Problem requirements. Can you format the text in all the rows below as a numbered list, one item per line, leaving out blank lines and the pictures?

Dataset entries.
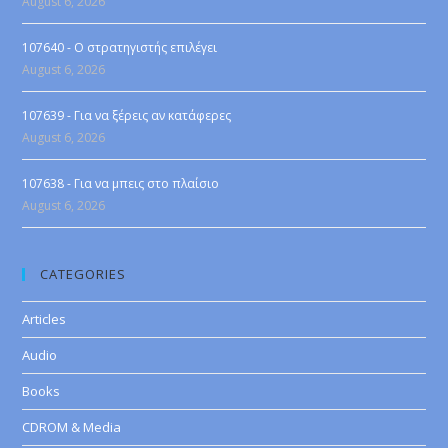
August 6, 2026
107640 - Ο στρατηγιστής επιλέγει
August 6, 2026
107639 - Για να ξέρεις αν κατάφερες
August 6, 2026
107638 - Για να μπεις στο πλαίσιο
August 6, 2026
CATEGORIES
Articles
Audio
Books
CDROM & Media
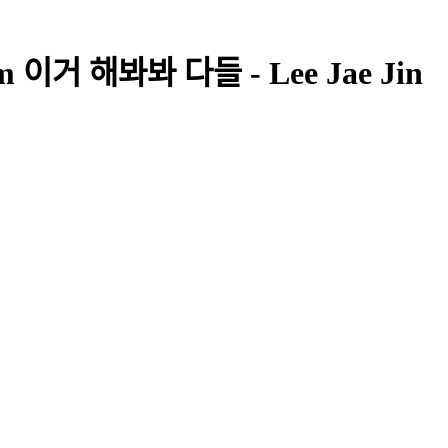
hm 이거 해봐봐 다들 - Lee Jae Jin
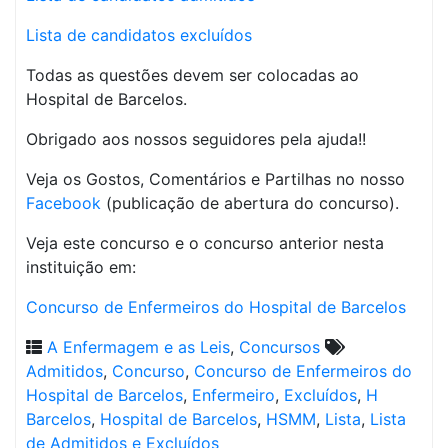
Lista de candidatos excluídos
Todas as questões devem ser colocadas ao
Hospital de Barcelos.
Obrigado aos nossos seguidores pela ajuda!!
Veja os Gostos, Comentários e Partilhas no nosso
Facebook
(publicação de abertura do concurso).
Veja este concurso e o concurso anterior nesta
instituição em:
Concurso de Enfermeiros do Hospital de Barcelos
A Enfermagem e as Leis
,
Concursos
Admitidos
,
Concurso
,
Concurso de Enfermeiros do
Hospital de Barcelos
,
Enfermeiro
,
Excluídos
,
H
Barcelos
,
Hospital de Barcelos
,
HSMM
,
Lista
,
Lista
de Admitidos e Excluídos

Answer to the exercise.
1. August 6, 2026
2. 107640 - Ο στρατηγιστής επιλέγει
3. August 6, 2026
4. 107639 - Για να ξέρεις αν κατάφερες
5. August 6, 2026
6. 107638 - Για να μπεις στο πλαίσιο
7. August 6, 2026
8. CATEGORIES
9. Articles
10. Audio
11. Books
12. CDROM & Media
13. hm 이거 해봐봐 다들 - Lee Jae Jin
14. Lista de candidatos excluídos
15. Todas as questões devem ser colocadas ao
16. Hospital de Barcelos.
17. Obrigado aos nossos seguidores pela ajuda!!
18. Veja os Gostos, Comentários e Partilhas no nosso
19. Facebook
20. (publicação de abertura do concurso).
21. Veja este concurso e o concurso anterior nesta
22. instituição em:
23. Concurso de Enfermeiros do Hospital de Barcelos
24. A Enfermagem e as Leis
25. ,
26. Concursos
27. Admitidos
28. ,
29. Concurso
30. ,
31. Concurso de Enfermeiros do
32. Hospital de Barcelos
33. ,
34. Enfermeiro
35. ,
36. Excluídos
37. ,
38. H
39. Barcelos
40. ,
41. Hospital de Barcelos
42. ,
43. HSMM
44. ,
45. Lista
46. ,
47. Lista
48. de Admitidos e Excluídos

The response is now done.